- **Excerpt provided**
┌──
Friday, January 09, 2009

The Grand Piano Notes


Turntable

“The obvious analogy is with music.” What’s compelling about Lyn Hejinian’s “voice” is its consistently interrogatory tone. That and the nobody’s-dummy integrity of commitment, the genuine curiosity, the unwavering willingness to try out (and possibly reject) ideas, all deliver’d with clarity and care. In The Grand Piano 7, Hejinian provides a fascinating summary of (mostly) the improvised music scene in the Bay Area environs in (mostly) the ’seventies, a report happily inflect’d by Hejinian’s long-standing connection with Larry Ochs, a member of the Rova Saxophone Quartet, with a kind of insider’s look (she signals an indebtedness to both Bruce Ackley and Jon Raskin of the Quartet for “names, dates, histories,” &c.) at the history and strategies of such music. (A list of “‘games’ that served as pedagogical tools and as instigating constraints for group improvisation” work’d out by Allaudin Mathieu and George Marsh in the late ’sixties is terrific. Things like: “‘Sparse as Possible’ asks the musicians to play as little as they possibly can and still be playing. The resulting economy thins and clarifies the texture.” Or: “‘Gather Ye’ is a texture game where you play only what you hear the others playing.” One jumps to think of ways to “apply” such rules to writing.) Hejinian’s focus throughout points both to formal (syntactic) concerns in the new musics, and to political / social (semantic) concerns. It is (mostly) only at the end that the “obvious analogy” is made, making a tentative parallel between musical strategies and the activities of some of the language writers:
Cultural history shows that people can make art that is little affected by the political climate of its historical moment. But, we argued, to fail to be conscious of the social problems of one’s time and to be unresponsive to the political climate was to risk being complicitous with it. We wanted to believe that our critiques of syntax (linguistic, in the case of the Language writers, musical in the case of Rova) were tantamount to critiques of social structures, and that the deconstruction and reinvention of syntax would result in new (and better) social semantics. Bruce [Ackley] thought that art could be transformative in just the way direct political action (protest marches, and so on) can be, and he insisted that art should transform its audience. He says now that although it was probably naive to expect art to affect specific actions or social transformations, he still believes it can and should inspire—force—people to think.
└──
- **Information shown**
┌──
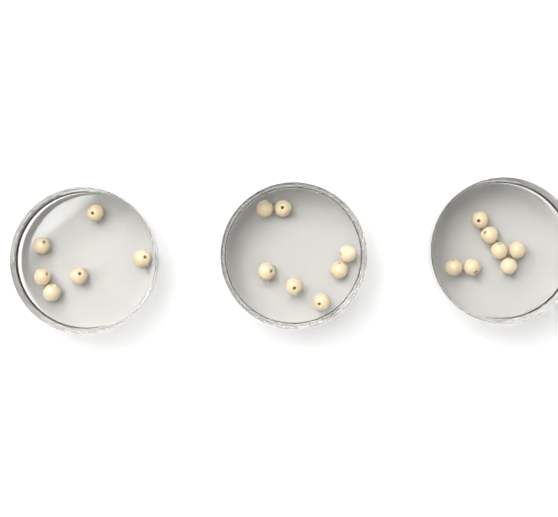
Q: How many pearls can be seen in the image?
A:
└──
- **Work required**
Translate this sentence from the post on The Grand Piano into Spanish: "Cultural history shows that people can make art that is little affected by the political climate of its historical moment."

- **Task response**
La historia cultural muestra que las personas pueden hacer arte que se ve poco afectado por el clima político de su momento histórico.